"Okupanci, nie drażnijcie Ukrainek!". Kobiety na Ukrainie walczą z rosyjskim okupantem. Powstał kobiecy ruch oporu
Na okupowanych przez Rosję terenach Ukrainy działa kobiecy ruch oporu "Wściekła miawka". Kobiety roznoszą proukraińskie ulotki, malują graffiti czy zbierają informacje o rosyjskiej armii.
- Ruch oporu założyły trzy przyjaciółki z Melitopola. Jedna z założycielek wyznała, że pomysł jego powołania zrodził się podczas spotkania w kuchni.
- Jedna z członkiń: Na początku tylko obserwowałam rosyjskie wojsko i jego sprzęt w mieście.
- Kobiety zwykle filmują swoje działania, a następnie publikują nagrania na Telegramie. Ich kanał ma obecnie ponad 7000 obserwujących.
- Zobacz także: Pierwsze pytanie referendum wcale nie dotyczy relokacji migrantów. Kaczyński podał jego treść
“Miawki wszystko widzą!”, “Okupanci, nie drażnijcie Ukrainek!” - tak napisano na ulotkach z wizerunkiem miawki, które stale pojawiają się na ulicach okupowanych przez Rosję miast w ukraińskich regionach Zaporoża i Chersonia, ale także na Krymie - podał portal Deutsche Welle.
“Miawka” jest postacią z ukraińskiego folkloru i mitologii, to demon polny, odpowiednik rusałki, ale i - według niektórych wierzeń - dusza zmarłego.
Nie mówię rodzinie o mojej działalności konspiracyjnej. Robię wszystko, żeby nie zobaczyli ani jednej ulotki, ani puszki z farbą w sprayu - powiedziała jedna z członkiń ruchu oporu pochodząca z Symferopola na Krymie, ukraińskim półwyspie anektowanym przez Rosję w 2014 r.
Wyznała, że do ruchu przystąpiła w marcu tego roku, kiedy dowiedziała się, że Rosjanie wprowadzili się w lutym 2022 r. do mieszkania jej babci w Melitopolu.
Na początku tylko obserwowałam rosyjskie wojsko i jego sprzęt w mieście. Zebrałam plotki od znajomych, którzy pracują w lokalnych władzach i o wszystkim donosiłam “miawkom” - powiedziała.
Później zaczęła roznosić ulotki i malować graffiti z ukraińskimi niebiesko-żółtymi flagami oraz proukraińskimi hasłami. Kobiety zwykle filmują swoje działania, a następnie publikują nagrania na Telegramie. Ich kanał ma obecnie ponad 7000 obserwujących.

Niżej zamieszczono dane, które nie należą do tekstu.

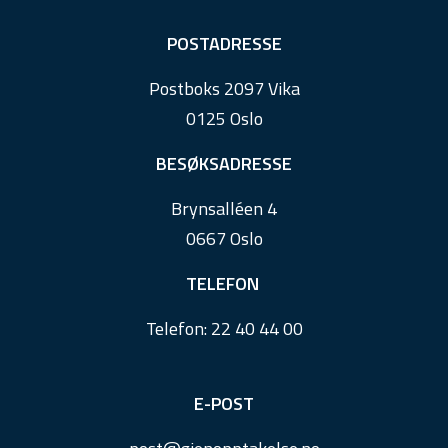
F
POSTADRESSE
o
Postboks 2097 Vika
o
0125 Oslo
t
e
BESØKSADRESSE
r
Brynsalléen 4
0667 Oslo
TELEFON
Telefon:
22 40 44 00
E-POST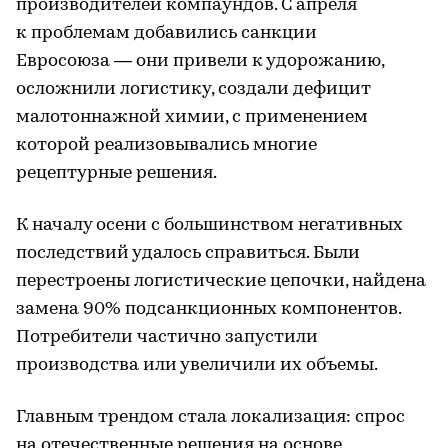
производителей компаундов. С апреля
к проблемам добавились санкции
Евросоюза — они привели к удорожанию,
осложнили логистику, создали дефицит
малотоннажной химии, с применением
которой реализовывались многие
рецептурные решения.
К началу осени с большинством негативных
последствий удалось справиться. Были
перестроены логистические цепочки, найдена
замена 90% подсанкционных компонентов.
Потребители частично запустили
производства или увеличили их объемы.
Главным трендом стала локализация: спрос
на отечественные решения на основе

Powstanie “Wściekłej miawki”.
Ruch oporu założyły trzy przyjaciółki z Melitopola. Serwis porozmawiał z jedną z nich, kobieta ze względów bezpieczeństwa nie podała swojego prawdziwego imienia, poprosiła, aby nazywać ją “wściekłą miawką”. Aktywistka zaznaczyła, że pomysł powołania konspiracyjnego ruchu oporu kobiet zrodził się podczas spotkania w kuchni.
Zbliżał się 8 marca, Międzynarodowy Dzień Kobiet. Wiedziałyśmy, że okupanci coś zrobią i na pewno rozdadzą kwiaty kobietom przed sklepami. Chciałyśmy im pokazać, że kwiatami nas nie kupią i że wiemy, czego chcemy, czyli powrotu do Ukrainy - powiedziała.
Jedna z trzech kobiet będąca artystką stworzyła ulotki z wizerunkiem młodej kobiety bijącej bukietem kwiatów rosyjskiego żołnierza. Na dole widniał napis: “Nie chcę kwiatów, chcę moją Ukrainę”. Inne młode kobiety zajmowały się komunikatorem Telegram. Można było pobrać ulotki w formie cyfrowej za jego pośrednictwem, następnie wydrukować je i porozwieszać w swoich miejscowościach.
“Okupanci nie spodziewali się tego po kobietach”
Jedna z założycielek ruchu w rozmowie z portalem zaznaczyła, że w czasie okupacji cały czas starały się wyeksponować swój opór.
Pomagałyśmy też innym ruchom, okupanci nie spodziewali się tego po kobietach, podczas gdy my wciąż myślałyśmy, że dobrze byłoby, gdybyśmy coś robiły, właśnie jako kobiety - powiedziała.